Thursday, February 28, 2013

york literature festival special feature one: tanka and japanese drumming

Today we have the first of our two scoops on events running at the York Literature Festival.




Many thanks to poet Oz Hardwick for giving us more insight on how this highly interesting collaboration came into being.

Oz says: The long version of the story goes back about 20 years to when I was in a band with a chap called Aaron Turner. Subsequently we've run into each other on and off, most recently in situations where he's been playing with Kaminari Taiko, who are the only group in the north of England playing Japanese style percussion, and I've been reading my poetry.

So it was that about 2 years ago he asked me if I would be interested in writing something to complement some percussive pieces. I've always had an interest in short forms (most of my earliest publications were in places like Haiku Quarterly, Presence & still), and I've also worked with a lot of different musicians, so I jumped at the chance.

[SUPPLIED RECORDS]
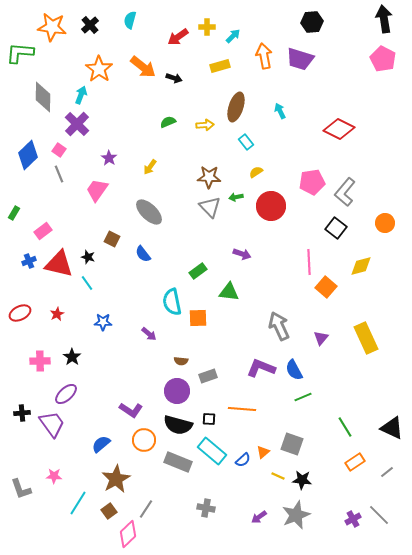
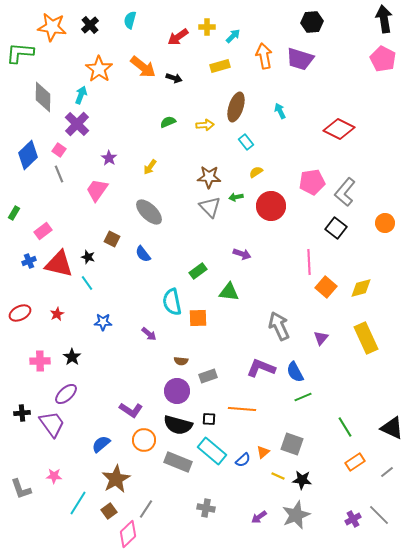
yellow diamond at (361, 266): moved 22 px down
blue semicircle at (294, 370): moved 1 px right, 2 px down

...

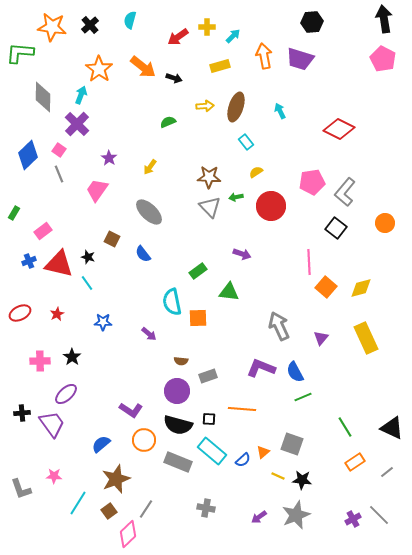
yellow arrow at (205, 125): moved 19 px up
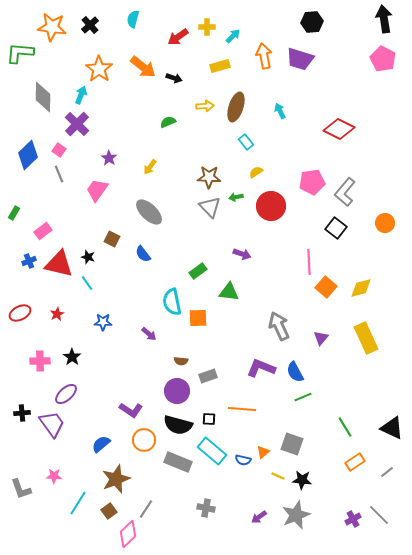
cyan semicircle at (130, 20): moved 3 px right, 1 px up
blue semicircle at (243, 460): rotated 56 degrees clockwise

[TASKS TO CARRY OUT]
A) Turn everything in the rows from the line containing "yellow diamond at" down to the line containing "blue semicircle at (294, 370): moved" into a JSON list of strings, one string per line, leaving out blank lines.
B) Extend the post about the tanka and Japanese drumming collaboration at the York Literature Festival, picking up where it stops.

[FINAL ANSWERS]
A)
[
  "yellow diamond at (361, 266): moved 22 px down",
  "blue semicircle at (294, 370): moved 1 px right, 2 px down"
]

B)
I thought it would be interesting to have two voices, so I involved Amina Alyal, whose work I have always liked, and we set about writing an extended sequence of mostly tanka.

We started with a few ideas each - my own approach was to mix aspects of medieval English poetry with medieval Japanese verse - but then started responding to each other's work to the extent that there are several sections of the piece that I can't remember who wrote them.

We presented these to Aaron, who arranged them with existing taiko sequences as well as developing with Kaminari some new sections. Naturally, once it all came together, we then all started tweaking bits and pieces so that the words and music really come alive with each other. 

The process didn't end there, as the whole thing has been reshaped for each performance so far and I'm sure it will continue to be so. It really is quite thrilling to be a part of the performance, as you don't just hear it, you feel it!



The York Literature Festival brochure says:
Kaminari Taiko drumming group join forces with York writers Oz Hardwick and Amina Alyal to present powerful rhythms and intricate wordplay. A dynamic spectacle of words, sounds and biceps. Kaminari Taiko is a Japanese-style drumming group drawing members from North and West Yorkshire and has been playing in the local area for three years.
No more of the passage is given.